### [Prompt]
Using the material that follows, say how many lines contain the string "Right". Answer with a number only.

<<<<

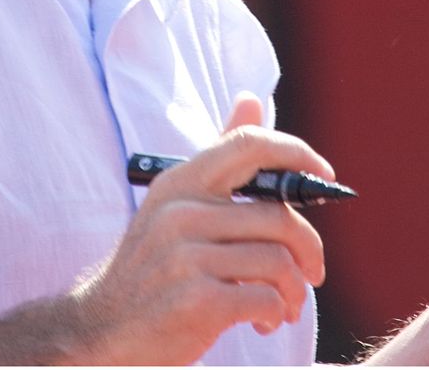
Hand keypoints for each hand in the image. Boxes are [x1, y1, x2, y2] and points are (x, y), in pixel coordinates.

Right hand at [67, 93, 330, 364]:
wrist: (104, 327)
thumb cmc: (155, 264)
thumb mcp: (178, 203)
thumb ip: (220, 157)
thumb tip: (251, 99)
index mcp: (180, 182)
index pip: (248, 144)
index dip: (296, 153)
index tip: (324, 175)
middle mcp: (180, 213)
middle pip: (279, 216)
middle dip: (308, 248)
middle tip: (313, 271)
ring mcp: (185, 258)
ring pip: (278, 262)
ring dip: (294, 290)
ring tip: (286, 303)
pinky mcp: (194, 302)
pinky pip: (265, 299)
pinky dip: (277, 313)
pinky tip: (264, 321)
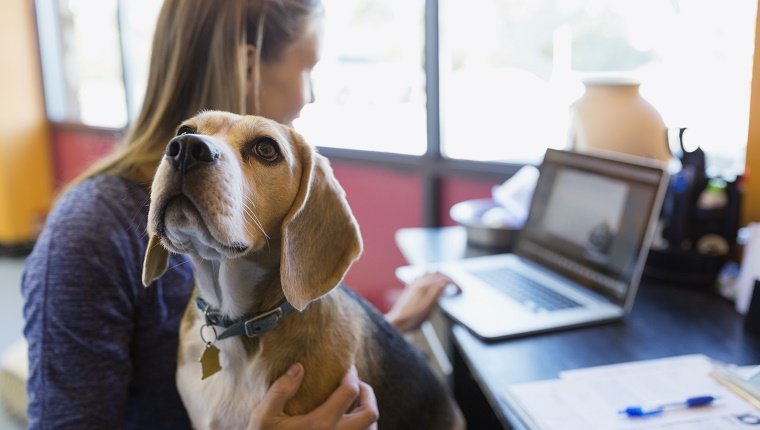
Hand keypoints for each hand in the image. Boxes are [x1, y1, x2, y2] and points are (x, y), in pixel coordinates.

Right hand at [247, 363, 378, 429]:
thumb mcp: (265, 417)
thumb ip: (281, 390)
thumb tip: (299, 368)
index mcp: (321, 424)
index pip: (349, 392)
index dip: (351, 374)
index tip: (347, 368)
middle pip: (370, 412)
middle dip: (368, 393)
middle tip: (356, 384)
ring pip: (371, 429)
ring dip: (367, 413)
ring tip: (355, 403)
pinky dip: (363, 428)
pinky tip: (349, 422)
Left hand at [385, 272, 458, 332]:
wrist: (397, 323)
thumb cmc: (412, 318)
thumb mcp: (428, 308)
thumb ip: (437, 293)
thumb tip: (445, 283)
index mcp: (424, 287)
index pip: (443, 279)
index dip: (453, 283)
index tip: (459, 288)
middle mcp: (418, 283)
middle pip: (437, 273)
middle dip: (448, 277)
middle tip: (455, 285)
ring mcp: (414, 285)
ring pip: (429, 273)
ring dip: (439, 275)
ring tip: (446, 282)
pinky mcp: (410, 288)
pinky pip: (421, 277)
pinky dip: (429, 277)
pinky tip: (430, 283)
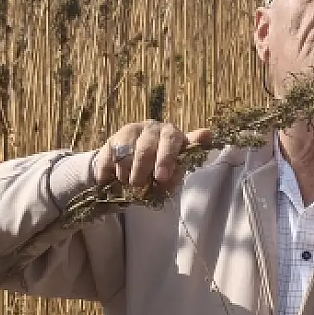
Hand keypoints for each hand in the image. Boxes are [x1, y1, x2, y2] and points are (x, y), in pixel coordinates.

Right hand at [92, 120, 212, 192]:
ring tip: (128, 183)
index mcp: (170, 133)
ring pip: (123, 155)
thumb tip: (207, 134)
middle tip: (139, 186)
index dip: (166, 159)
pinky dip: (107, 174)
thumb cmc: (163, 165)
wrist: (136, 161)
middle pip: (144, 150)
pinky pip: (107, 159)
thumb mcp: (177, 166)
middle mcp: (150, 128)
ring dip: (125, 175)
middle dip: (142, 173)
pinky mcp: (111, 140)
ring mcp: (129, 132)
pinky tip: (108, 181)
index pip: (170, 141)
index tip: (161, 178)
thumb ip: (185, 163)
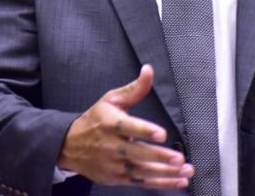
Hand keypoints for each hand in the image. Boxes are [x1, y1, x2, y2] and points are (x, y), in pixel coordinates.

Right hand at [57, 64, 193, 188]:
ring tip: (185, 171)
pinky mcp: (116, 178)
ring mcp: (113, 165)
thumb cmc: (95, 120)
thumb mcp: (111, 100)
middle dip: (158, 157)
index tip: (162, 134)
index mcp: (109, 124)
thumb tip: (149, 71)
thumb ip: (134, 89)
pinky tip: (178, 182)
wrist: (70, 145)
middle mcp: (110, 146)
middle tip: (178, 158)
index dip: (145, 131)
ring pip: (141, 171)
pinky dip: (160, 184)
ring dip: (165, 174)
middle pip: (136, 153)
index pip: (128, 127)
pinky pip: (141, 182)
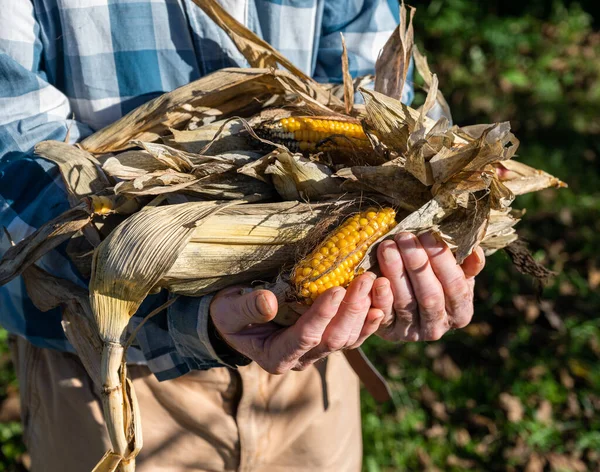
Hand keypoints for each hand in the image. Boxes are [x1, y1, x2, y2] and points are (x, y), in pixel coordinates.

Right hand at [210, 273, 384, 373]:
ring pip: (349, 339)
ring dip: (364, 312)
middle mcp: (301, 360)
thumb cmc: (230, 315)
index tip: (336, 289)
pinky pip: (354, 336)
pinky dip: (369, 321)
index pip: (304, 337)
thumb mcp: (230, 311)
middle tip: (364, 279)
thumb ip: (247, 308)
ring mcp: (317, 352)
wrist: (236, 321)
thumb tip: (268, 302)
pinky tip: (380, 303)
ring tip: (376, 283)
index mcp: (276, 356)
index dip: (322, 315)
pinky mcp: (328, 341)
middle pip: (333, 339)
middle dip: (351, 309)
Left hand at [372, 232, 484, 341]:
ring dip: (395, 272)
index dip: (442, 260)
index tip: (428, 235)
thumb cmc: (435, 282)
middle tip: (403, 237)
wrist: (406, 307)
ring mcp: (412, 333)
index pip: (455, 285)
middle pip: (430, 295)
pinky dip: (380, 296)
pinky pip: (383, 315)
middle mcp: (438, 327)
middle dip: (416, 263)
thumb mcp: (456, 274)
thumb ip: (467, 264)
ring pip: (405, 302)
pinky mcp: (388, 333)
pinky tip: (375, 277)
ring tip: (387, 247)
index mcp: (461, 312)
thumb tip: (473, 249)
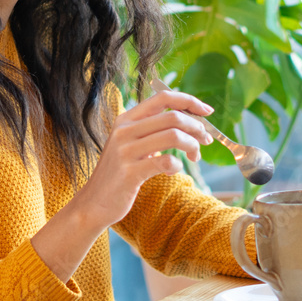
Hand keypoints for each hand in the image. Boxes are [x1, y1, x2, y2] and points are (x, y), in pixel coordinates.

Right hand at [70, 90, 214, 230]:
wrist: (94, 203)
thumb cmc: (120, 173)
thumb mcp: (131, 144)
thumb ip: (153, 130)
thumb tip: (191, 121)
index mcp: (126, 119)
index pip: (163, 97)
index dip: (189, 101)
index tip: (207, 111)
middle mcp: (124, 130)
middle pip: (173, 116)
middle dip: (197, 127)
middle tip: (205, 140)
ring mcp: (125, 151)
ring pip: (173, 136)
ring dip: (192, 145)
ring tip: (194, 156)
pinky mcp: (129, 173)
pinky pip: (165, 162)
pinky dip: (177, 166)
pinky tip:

>>>>

### [Written answer]
6